Unbound plasma concentrations may predict neuroprotective brain concentrations: a brain microdialysis and pharmacokinetic study of enadoline in rats.

Abstract

A rat brain microdialysis study of enadoline (CI-977), a k-opioid agonist, was conducted in nonanesthetized healthy rats to determine brain extracellular fluid (ECF) concentrations of CI-977 associated with neuroprotective subcutaneous (s.c.) doses. Three groups of 3 to 4 nonanesthetized yet restrained Sprague-Dawley rats with jugular cannulas and implanted brain (striatum) microdialysis probes received single s.c. doses of 0.3, 1.0, or 3.0 mg/kg CI-977. Blood and microdialysate samples were collected over a 12-hour period.

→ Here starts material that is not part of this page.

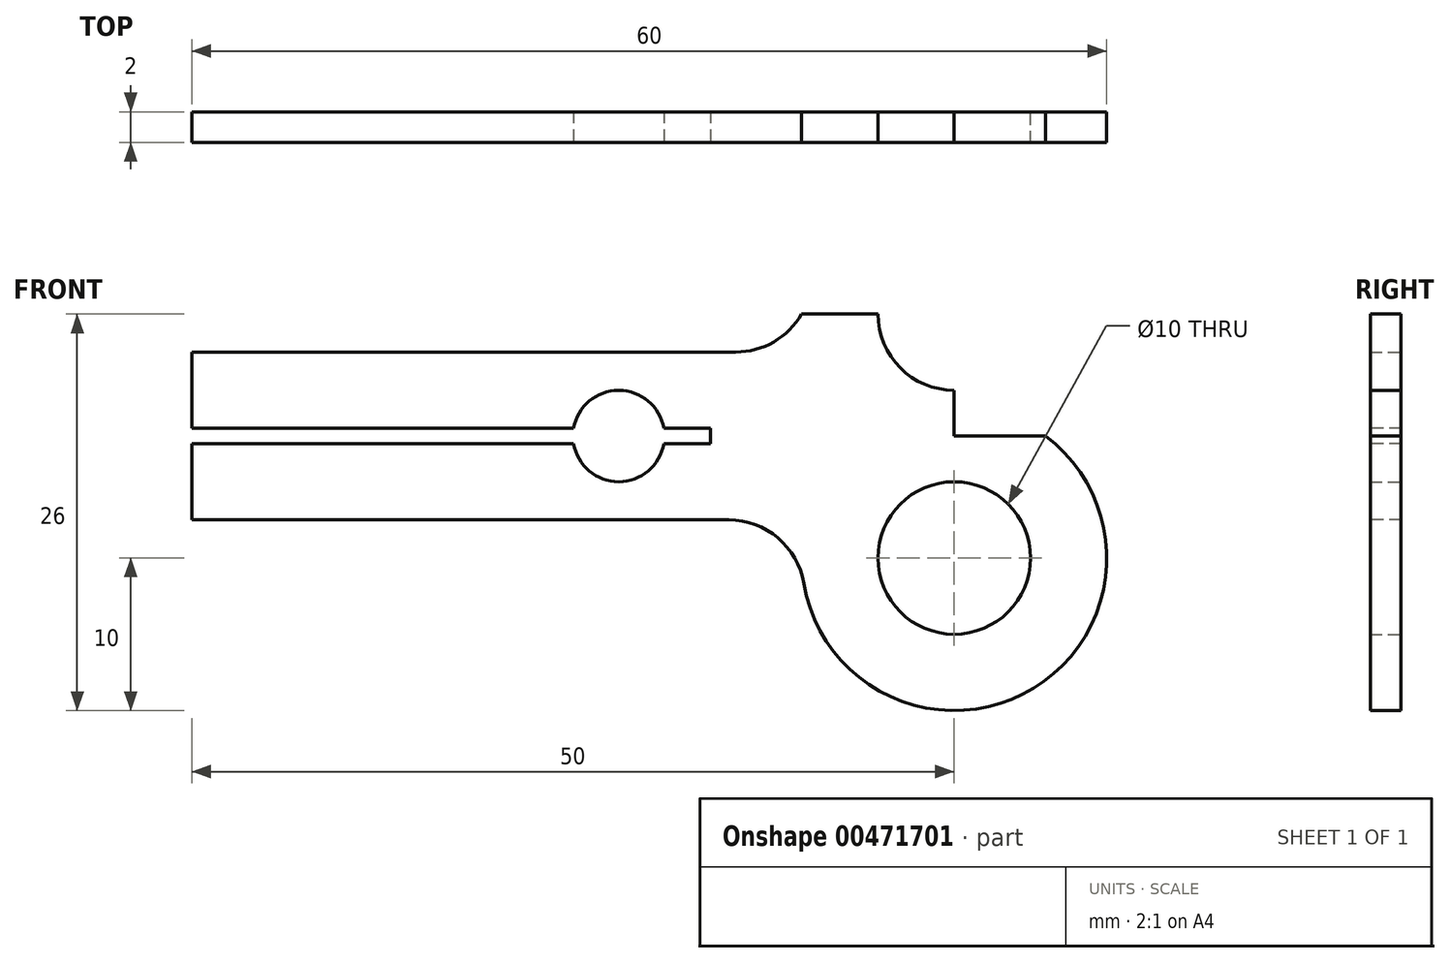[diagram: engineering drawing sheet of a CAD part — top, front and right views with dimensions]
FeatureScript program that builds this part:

Extent of rat plasma protein binding was 77.5%. Unbound plasma concentrations associated with neuroprotection were 10-50 ng eq/mL. At each dose, brain ECF concentration-time profiles (corrected for probe recovery) were nearly coincident with enadoline plasma unbound concentration-time profiles. Consequently, at each dose the ratio of AUCecf/AUCffplasma, (AUC = Area Under the concentration-time Curve; ffplasma = free fraction in plasma = unbound plasma) which represents the distribution of drug between plasma and brain, was determined to be unity within experimental error. These results suggest that unbound plasma concentrations may predict brain ECF concentrations of CI-977. Further, our findings allow us to postulate enadoline unbound brain ECF concentrations necessary for neuroprotection.